Dose calculation in preclinical context with a clinical level of accuracy is a challenge due to the small animal scale and the medium photon energy range. In this work, we evaluate the effectiveness and accuracy of an analytical irradiator model combined with Monte Carlo (MC) calculations in the irradiated volume to calculate the dose delivered by a modern small animal irradiator. A model of the XRAD225Cx was created in µ-RayStation 8B, a preclinical treatment planning system, allowing arc and static beams for seven cylindrical collimators. Calculations with the µ-RayStation MC dose engine were compared with EBT3 measurements in water for all static beams and with a validated GATE model in water, heterogeneous media and a mouse CT. The GATE model is a complete MC representation of the XRAD225Cx. In water, µ-RayStation calculations, compared to GATE calculations and EBT3 measurements, agreed within a maximal error of 3.2% (mean absolute error of 0.6% and 0.8% respectively) and maximal distance-to-agreement (DTA) was 0.2 mm at 50% of the central dose. For a 5 mm static beam in heterogeneous media, the maximal absolute error between µ-RayStation and GATE calculations was below 1.3% in each medium and DTA was 0.1 mm at interfaces. For calculations on a mouse CT, µ-RayStation and GATE calculations agreed well for both static and arc beams. The 2D local gamma passing rate was >98.9% for 1%/0.3 mm criteria and >92.9% for 1%/0.2 mm criteria. Moreover, µ-RayStation reduces calculation time significantly comparing with GATE (speed-up factor between 120 and 680). These findings show that the analytical irradiator model presented in this work combined with the µ-RayStation MC dose engine accurately computes dose for the XRAD225Cx irradiator. The improvements in calculation time and availability of functionality and tools for managing, planning and evaluating the irradiation makes this platform very useful for pre-clinical irradiation research.

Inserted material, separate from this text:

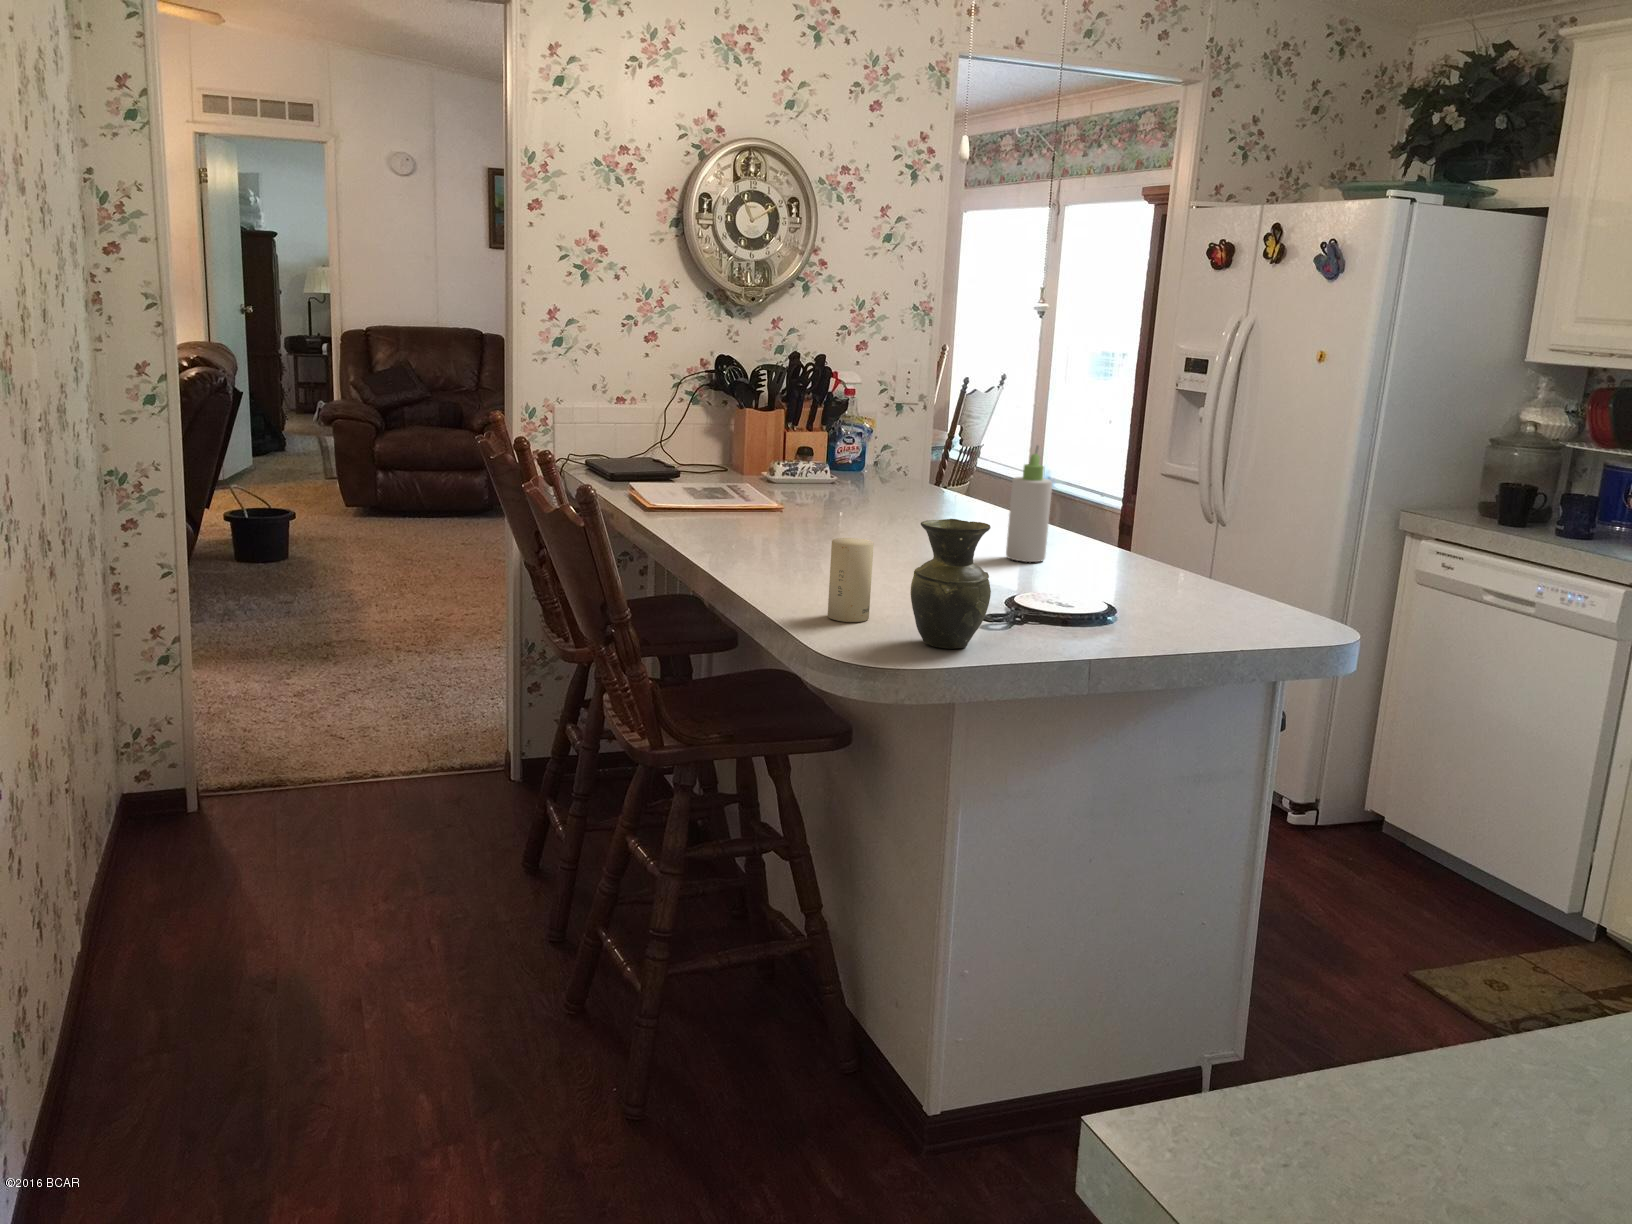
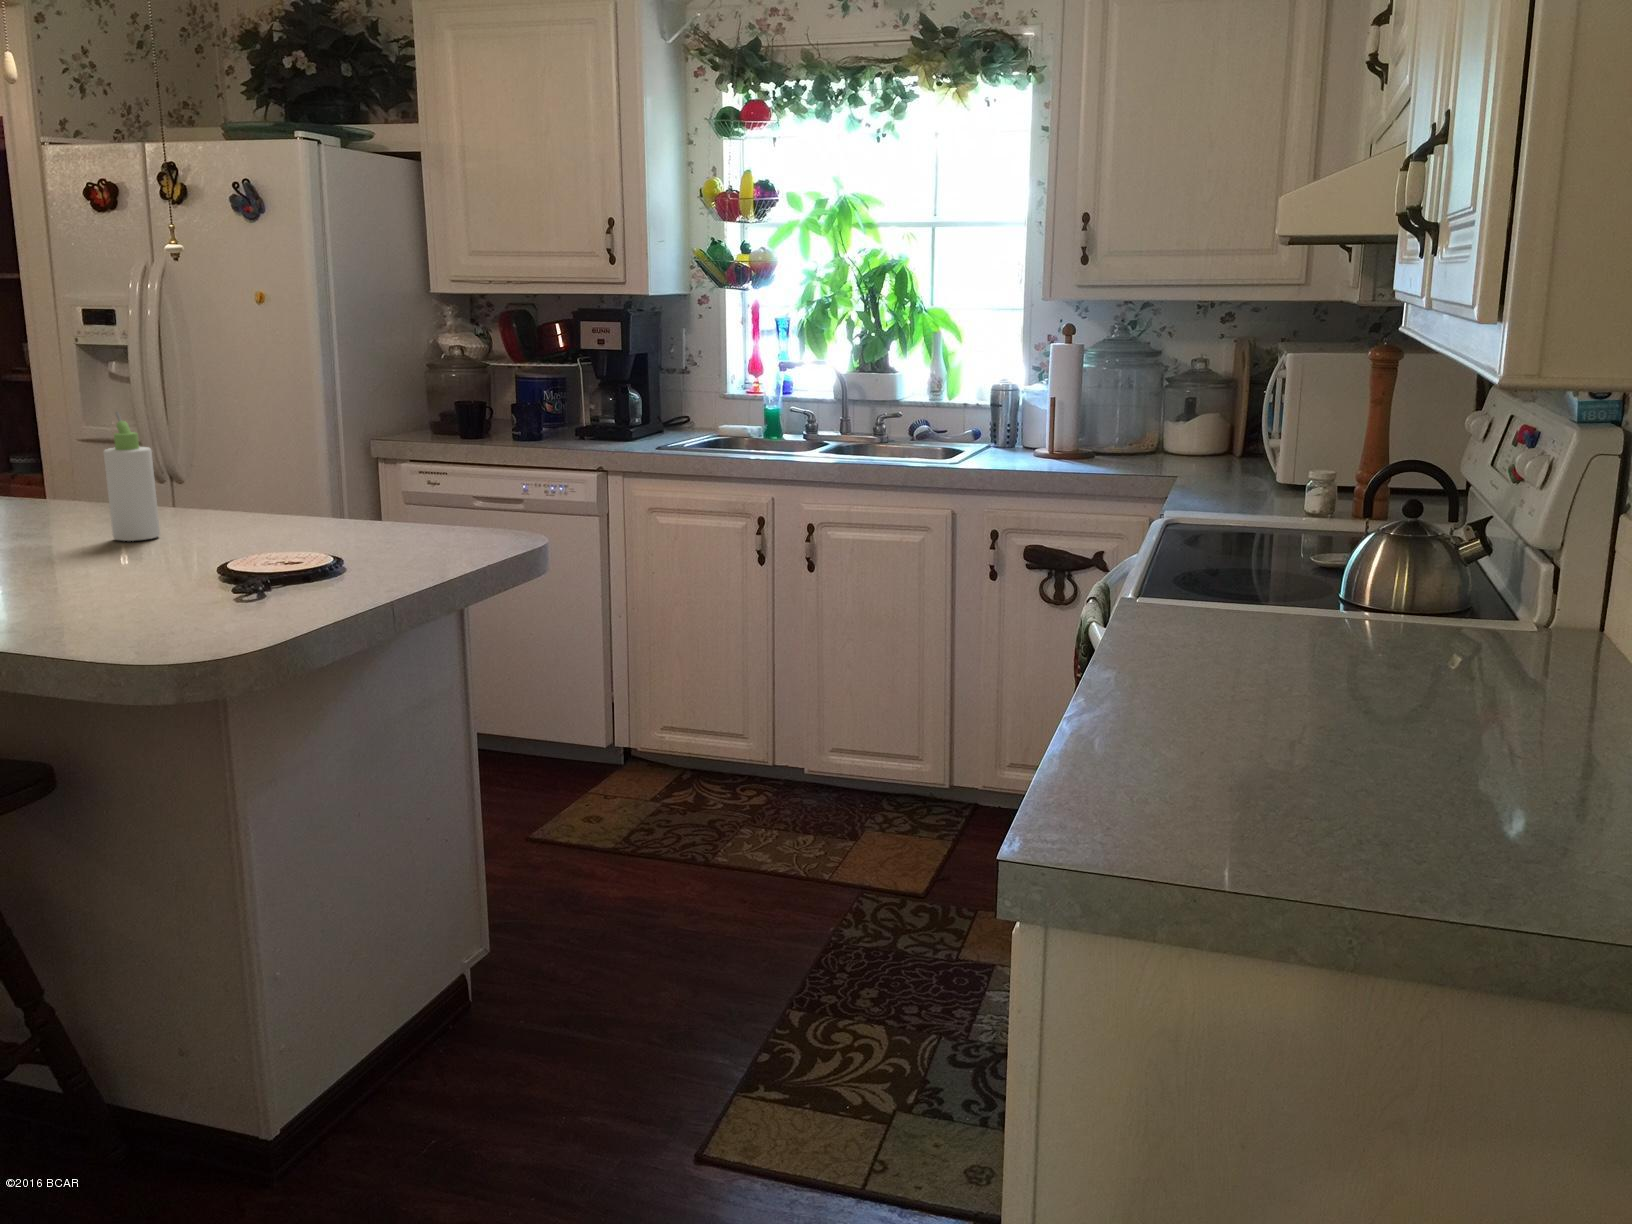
vase: present [910,519,991,649] -> none [184,483,277,622]
candle: present [828,538,874,622] -> none [44,531,109,628]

由于小动物的尺度和中等光子能量范围,在临床精度水平上进行临床前环境中的剂量计算是一项挑战。在这项工作中,我们评估了结合蒙特卡罗(MC)计算的分析辐照器模型在辐照体积中的有效性和准确性,以计算现代小动物辐照器的剂量。在 µ-RayStation 8B 中创建了 XRAD225Cx 的模型,这是一种临床前治疗计划系统,允许对七个圆柱形准直器进行弧形和静态束照射。使用 µ-RayStation MC 剂量引擎进行的计算与水 EBT3 测量进行了比较,并且对所有静态束进行了与在水、不均匀介质和小鼠 CT 中进行了验证的 GATE 模型进行了比较。GATE 模型是 XRAD225Cx 的完整 MC 表示。在水中,与 GATE 计算和 EBT3 测量相比,µ-RayStation 计算的最大误差分别为 3.2%(平均绝对误差分别为 0.6%和 0.8%)和最大距离一致度(DTA)为 0.2mm,在中央剂量的 50%处。对于不均匀介质中的 5mm 静态束,µ-RayStation 和 GATE 计算之间的最大绝对误差在每个介质中均低于 1.3%,并且在界面处的 DTA 为 0.1mm。对于在小鼠 CT 上的计算,µ-RayStation 和 GATE 计算在静态和弧形束的情况下都很好地吻合。对于 1%/0.3mm 和 1%/0.2mm 的标准,2D 局部伽马通过率分别大于 98.9%和大于 92.9%。此外,µ-RayStation 的计算时间与 GATE 相比显著减少(加速因子介于 120 到 680 之间)。这些发现表明,本文介绍的分析辐照器模型与 µ-RayStation MC 剂量引擎相结合,可以准确计算 XRAD225Cx 辐照器的剂量。在计算时间的改进以及管理、计划和评估照射的功能和工具的可用性方面,使该平台非常有益于临床前照射研究。